Hicretin, İslam tarihindeki en büyük inkılap olduğuna işaret eden Altun, "Sevgili Peygamberimizin hayatındaki en büyük olay, devrim, hadise ve İslam için yeni bir sayfa açan hicretin mutlaka ama mutlaka Müslümanların gündeminde olması bir zarurettir. Hicret bir ruh, şuur, cihat, tap taze bir kandır. Ne yazık ki yıllarca bizleri hicretin şuurundan mahrum ettiler, onu unutturdular; kültürümüzden, kitaplarımızdan hicreti sildiler ve kendilerine ait olup bizim kültürümüzde, inancımızda hiçbir şekilde yeri olmayan yılbaşlarını başımıza bela ettiler. Her türlü pisliğin işlendiği o günleri bizlere hediye(!) etiler." diye konuştu.
Hicretin Müslümanlar için sıradan bir olay olmadığına dikkat çeken Altun, konuşmasına şöyle devam etti: "İşte bu yüzden Müslümanlar bu geleneğimizi, örfümüzü, âdetimizi, kültürümüzü ayakta tutmanın mücadelesini vermek zorundadırlar. Hicret Müslümanlar için sıradan bir olay değil. Hicret fethidir. Eğer ki hicret olmasaydı emin olun bugün buraya, neslimize, atalarımıza İslam gelmeyecekti. Şayet hicret hadisesi yaşanmamış olsaydı İslam bu topraklara kadar belki gelmeyecek, Mekke'de imha edilecek, o inanca mensup insanların belki varlıkları ortadan kaldırılacaktı."

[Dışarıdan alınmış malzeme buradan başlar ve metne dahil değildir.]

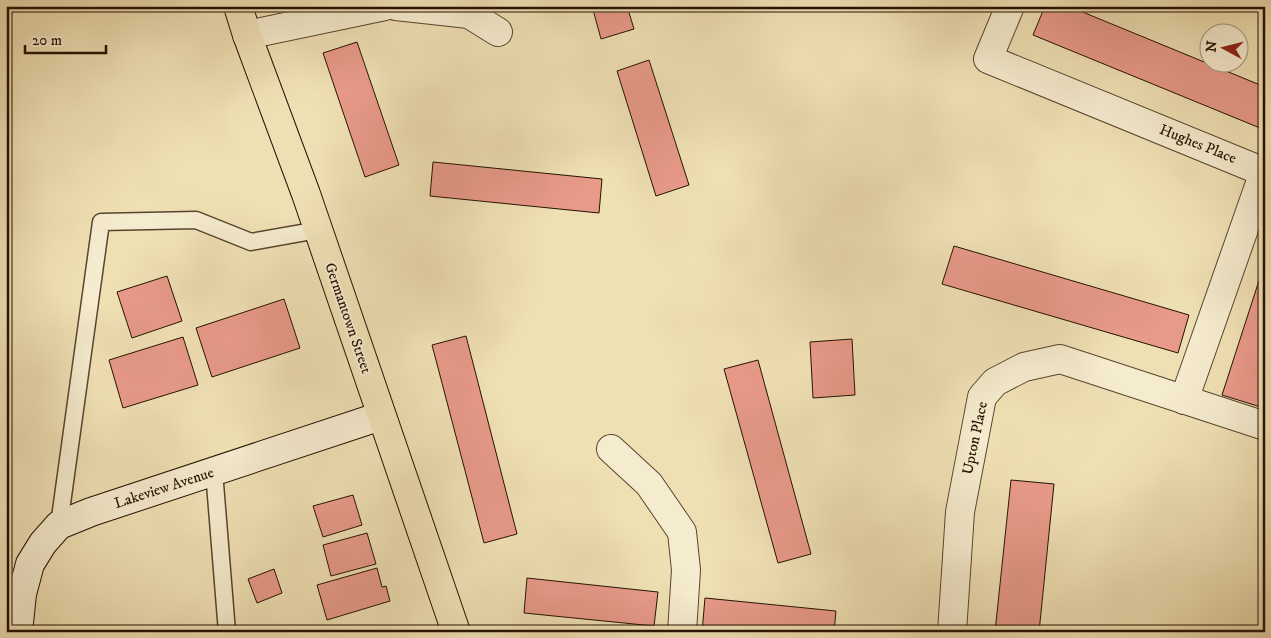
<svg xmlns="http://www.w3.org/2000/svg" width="1271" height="638" viewBox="0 0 1271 638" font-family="'IM FELL DW Pica',serif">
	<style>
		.building { fill: #e89a89; stroke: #251101 }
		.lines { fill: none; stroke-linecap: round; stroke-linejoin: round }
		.lane-casing { stroke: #58452e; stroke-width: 19 }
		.street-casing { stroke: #58452e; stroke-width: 30 }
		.secondary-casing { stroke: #251101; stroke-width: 30 }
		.primary-casing { stroke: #251101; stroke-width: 30 }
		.lane { stroke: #f5ebce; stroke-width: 16 }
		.street { stroke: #f5ebce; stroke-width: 28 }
		.secondary { stroke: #f5ebce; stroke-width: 28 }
		.primary { stroke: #efe0b4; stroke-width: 28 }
		.labels { text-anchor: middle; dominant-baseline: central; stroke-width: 4; stroke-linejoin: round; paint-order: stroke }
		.street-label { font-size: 15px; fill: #251101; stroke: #f5ebce }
	</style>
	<rect width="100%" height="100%" fill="#efe0b4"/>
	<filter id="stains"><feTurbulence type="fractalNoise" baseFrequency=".004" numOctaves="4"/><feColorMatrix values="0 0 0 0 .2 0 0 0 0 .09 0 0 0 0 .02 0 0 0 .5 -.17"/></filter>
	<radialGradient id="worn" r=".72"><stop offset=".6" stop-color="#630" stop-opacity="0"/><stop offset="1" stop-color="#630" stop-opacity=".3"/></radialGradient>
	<path class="building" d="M592 6H627L634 29 601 39Z
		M1045 6H1068L1265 87V115L1260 128 1033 35Z
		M357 42 399 165 365 177 323 53Z
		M649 60 689 185 656 196 617 71Z
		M433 162 602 179 599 213 430 196Z
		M954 246 1189 315 1178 353 942 284Z
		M1265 262V405L1264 408 1222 395Z
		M167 276 182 321 132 338 117 292Z
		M284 299 300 348 212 377 196 328Z
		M466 336 517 534 484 543 432 345Z
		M183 337 198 385 123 408 109 360Z
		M852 339 855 395 813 398 810 342Z
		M758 360 811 554 778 563 724 369Z
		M1011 480 1054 484 1039 632H995Z
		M353 495 362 525 323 537 313 506Z
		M367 533 376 564 331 576 323 545Z
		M377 568 382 587 386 586 390 601 327 620 317 585Z
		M274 569 282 593 257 603 248 579Z
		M527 578 658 592 654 626 524 613Z
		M705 598 836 611 834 632H702Z"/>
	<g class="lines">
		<g class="lane-casing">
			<path id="lane" d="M214 471 227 632
				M59 525 101 222 196 220 251 242 318 230"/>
		</g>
		<g class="street-casing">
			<path id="street" d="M396 6 469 14 498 32
				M1010 6 988 59 1264 172 1184 400
				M247 35 385 6
				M611 449 649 484 682 532 686 570 682 632
				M952 632 960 512 982 397 995 382 1024 367 1060 359 1265 426"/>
		</g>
		<g class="secondary-casing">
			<path id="secondary" d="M18 632 22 594 30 564 43 543 59 525 91 512 381 416"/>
		</g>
		<g class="primary-casing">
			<path id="primary" d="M238 6 247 35 306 194 456 632"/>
		</g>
		<use href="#lane" class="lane"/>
		<use href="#street" class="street"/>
		<use href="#secondary" class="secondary"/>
		<use href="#primary" class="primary"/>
	</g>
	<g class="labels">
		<g class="street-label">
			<text transform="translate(1198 144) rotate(22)">Hughes Place</text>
			<text transform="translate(348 318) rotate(71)">Germantown Street</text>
			<text transform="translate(975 438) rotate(-78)">Upton Place</text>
			<text transform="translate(164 488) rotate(-18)">Lakeview Avenue</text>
		</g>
	</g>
	<rect width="1271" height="638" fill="none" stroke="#efe0b4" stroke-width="25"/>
	<rect x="8" y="8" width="1256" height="623" fill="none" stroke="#251101" stroke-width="2.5"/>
	<rect x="12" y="12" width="1246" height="613" fill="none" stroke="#251101"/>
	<g transform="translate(1224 48) rotate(277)"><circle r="24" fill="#f5ebce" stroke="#a2947c"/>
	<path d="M0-4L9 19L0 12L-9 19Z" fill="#8f2418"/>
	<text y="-8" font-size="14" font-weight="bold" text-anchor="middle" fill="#251101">N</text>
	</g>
	<path d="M25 45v8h81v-8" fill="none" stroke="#251101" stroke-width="2.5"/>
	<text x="32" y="45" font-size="15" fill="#251101" stroke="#f5ebce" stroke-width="4" paint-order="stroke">20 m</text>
	<rect width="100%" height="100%" filter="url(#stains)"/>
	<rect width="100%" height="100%" fill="url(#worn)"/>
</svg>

"Hayatımıza hicret şuurunu yerleştirmek zorundayız"
Tüm Müslümanların Peygamberimizin dönemindeki gibi hicret şuuruna çok muhtaç olduğuna vurgu yapan Altun, "Sevgili Peygamberimiz, güzide sahabeleriyle birlikte cefa ve sıkıntıları göğüsleyerek, İslam'ın nesillere aktarılması adına bu güzel hicreti gerçekleştirdiler. Cenab-ı Allah da o hicretin bereketiyle inayetini indirerek Müslümanları zafere ulaştırdı. Bizler hicret şuuruna çok muhtacız. Kendi değerimiz olan, Peygamberimizin bir eylemi olan ve İslam'ın, Mekke'nin fethinin anahtarı olan hicreti en ince ayrıntılarına kadar anlamak, öğrenmek ve hayatımıza hicret şuurunu yerleştirmek zorundayız. Sadece hicrete de değil, İslam'ın bütün değerlerine sahip çıkalım. Onları ayakta tutmaya, onları ihya etmeye çalışalım. Biz onları ihya edersek Allah'ın izniyle ümmet ihya olacak, can bulacaktır." ifadelerini kullandı.